The methods we have developed for high throughput protein purification, phage selections and data analysis have also been applied to a comprehensive analysis of SH3 domains (Alto et al, 2007; Tonikian et al, 2009; Xin et al, 2013) and WW domains (Gupta et al, 2007; Abu-Odeh et al, 2014) (both of which bind specific proline-rich motifs), and we are now extending our studies to other PRMs.
• Binding variants as inhibitors of biological function and potential therapeutics
Peptide ligands are promising small-molecule therapeutic candidates for devastating diseases such as cancer, in which inhibition of critical signaling pathways holds much promise. In principle, some natural proteins could be used as therapeutic agents, but their target binding affinities often precludes their use in a clinical setting.
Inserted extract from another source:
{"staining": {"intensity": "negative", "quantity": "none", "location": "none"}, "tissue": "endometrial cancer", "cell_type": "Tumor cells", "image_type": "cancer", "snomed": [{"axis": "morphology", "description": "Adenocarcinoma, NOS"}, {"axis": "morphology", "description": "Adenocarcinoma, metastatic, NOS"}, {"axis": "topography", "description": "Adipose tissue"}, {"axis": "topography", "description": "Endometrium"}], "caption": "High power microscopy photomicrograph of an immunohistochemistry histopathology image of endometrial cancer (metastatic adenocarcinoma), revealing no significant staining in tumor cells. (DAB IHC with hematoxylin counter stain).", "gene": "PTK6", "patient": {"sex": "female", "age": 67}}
Using a phage display strategy and libraries of variant proteins designed based on crystal structure information, we can evolve high affinity variants that show increased binding affinity and improved activity compared to the wild type protein (Deshayes et al, 2002; Li et al, 2009). These engineered proteins act with greater potency, and therefore may have greatly improved therapeutic efficacy. Our phage display strategy for isolating peptides with high affinity and specificity to a given PRM or full length protein not only allows validation of suitable domains to target for therapeutic intervention, but also yields candidate peptide inhibitors that can be tested for activity and affinity matured, and further tested or used for guiding the design of small-molecule inhibitors. The peptide-PRM or peptide-protein complex can be used for further understanding of the structural and molecular mechanisms of function of the particular motif or protein, and the peptides themselves are valuable tools for probing the cellular functions of the protein.
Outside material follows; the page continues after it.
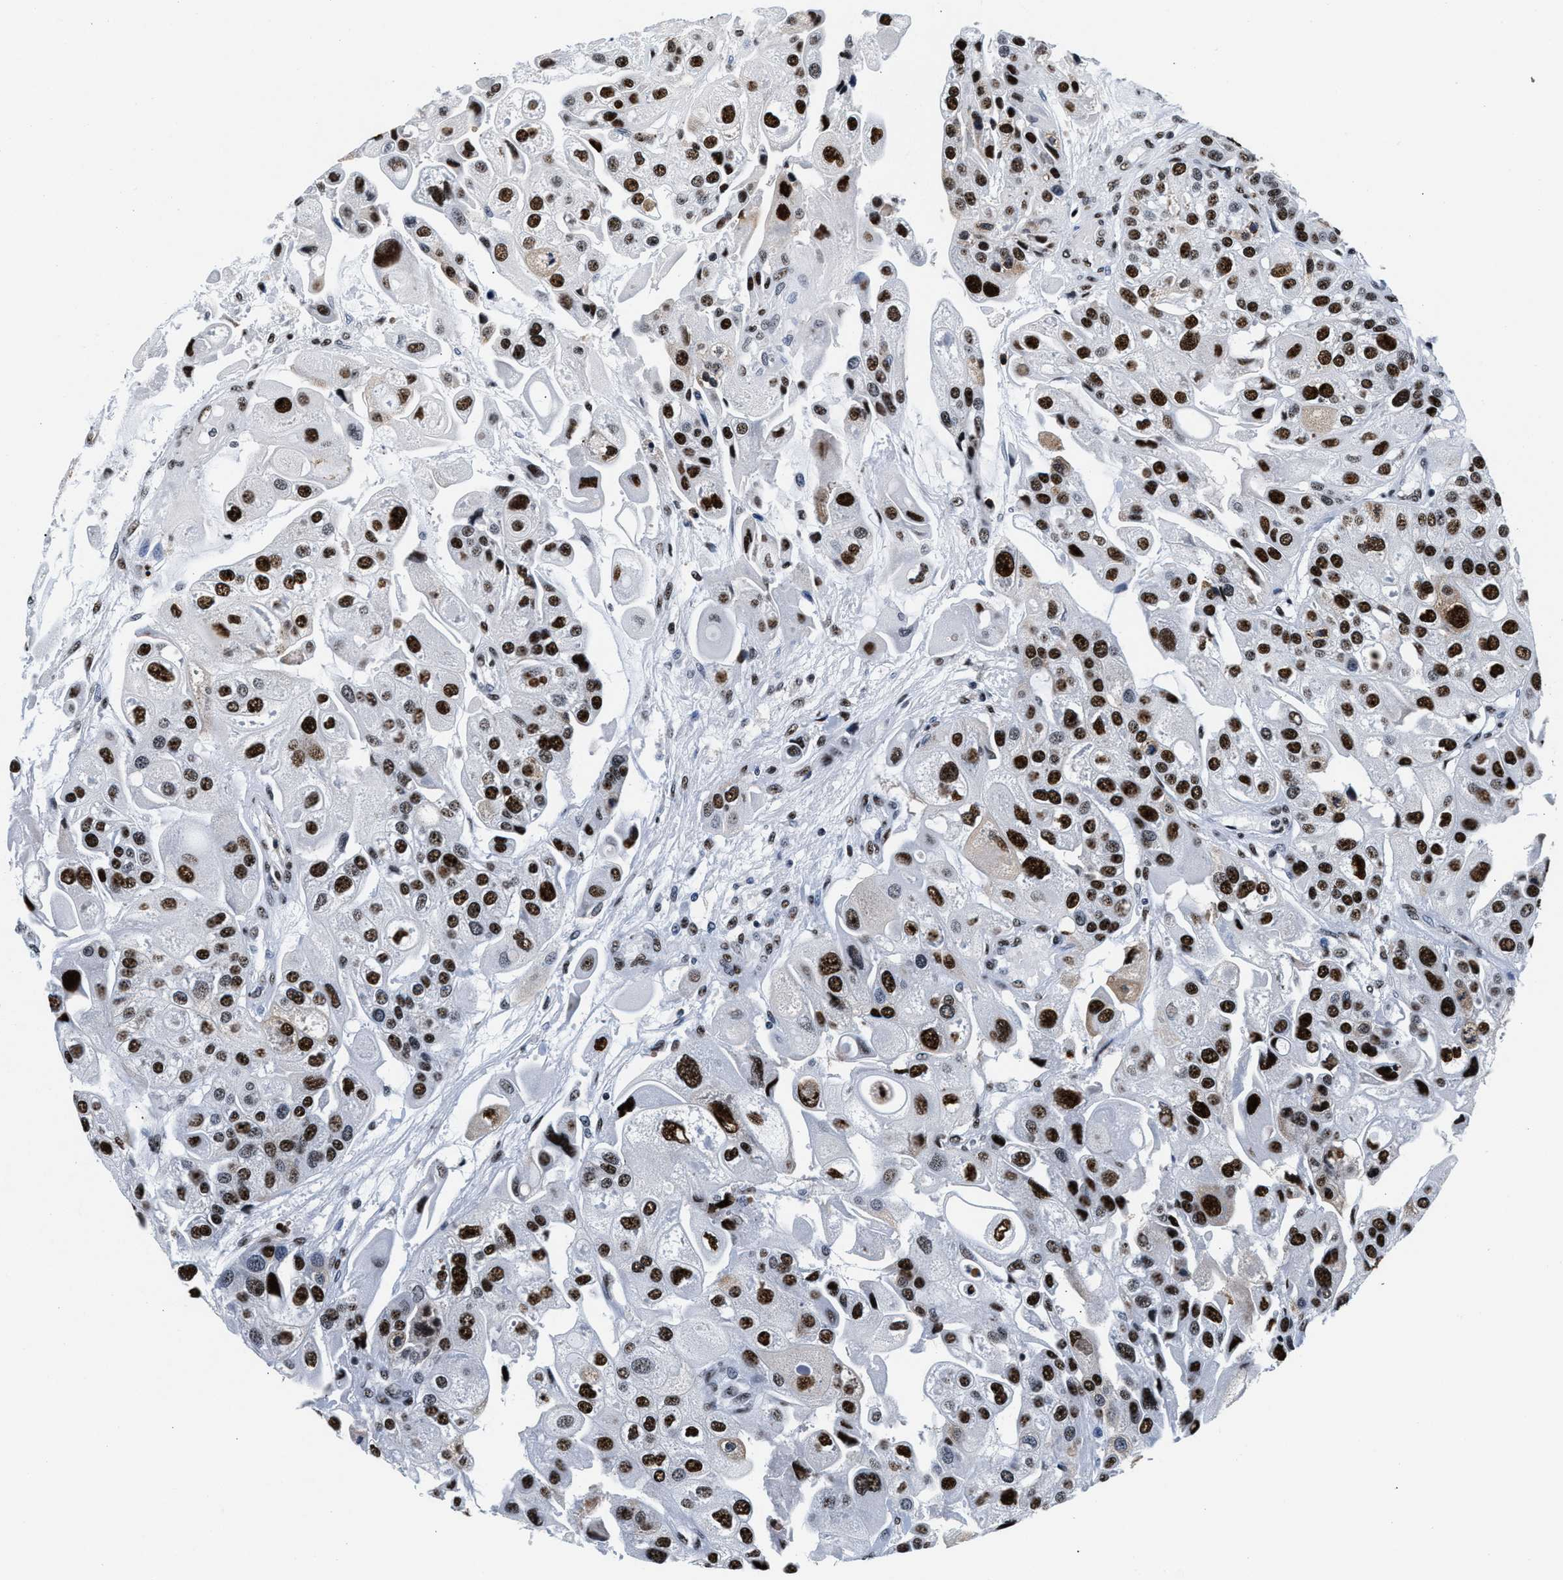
{"staining": {"intensity": "strong", "quantity": ">75%", "location": "nuclear"}, "tissue": "urothelial cancer", "cell_type": "Tumor cells", "image_type": "cancer", "snomed": [{"axis": "morphology", "description": "Urothelial carcinoma, High grade"}, {"axis": "topography", "description": "Urinary bladder"}], "caption": "This is a photomicrograph of IHC staining of high-grade urothelial carcinoma, which shows strong staining in the nuclear of tumor cells.", "gene": "RAD50", "patient": {"sex": "female", "age": 64}}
Using this technology, we have recently developed a novel and general strategy for developing potent and specific inhibitors of hundreds of ubiquitin ligases and deubiquitinases in the ubiquitin proteasome system (Ernst et al, 2013; Zhang & Sidhu, 2014). By using phage-displayed libraries of ubiquitin variants, we have been able to generate inhibitors that have been used for structural studies and as intracellular tools for the exploration of cell biology and for target validation.
We have also used the technology to generate peptide inhibitors of the Wnt/β-catenin pathway (Zhang et al, 2009), DR5 (Li et al, 2006), IGF-1 (Deshayes et al, 2002, Schaffer et al, 2003; Skelton et al, 2004), and Collagenase (Bahudhanapati et al, 2011) as well as SH2-based inhibitors of Fyn (Kaneko et al, 2012).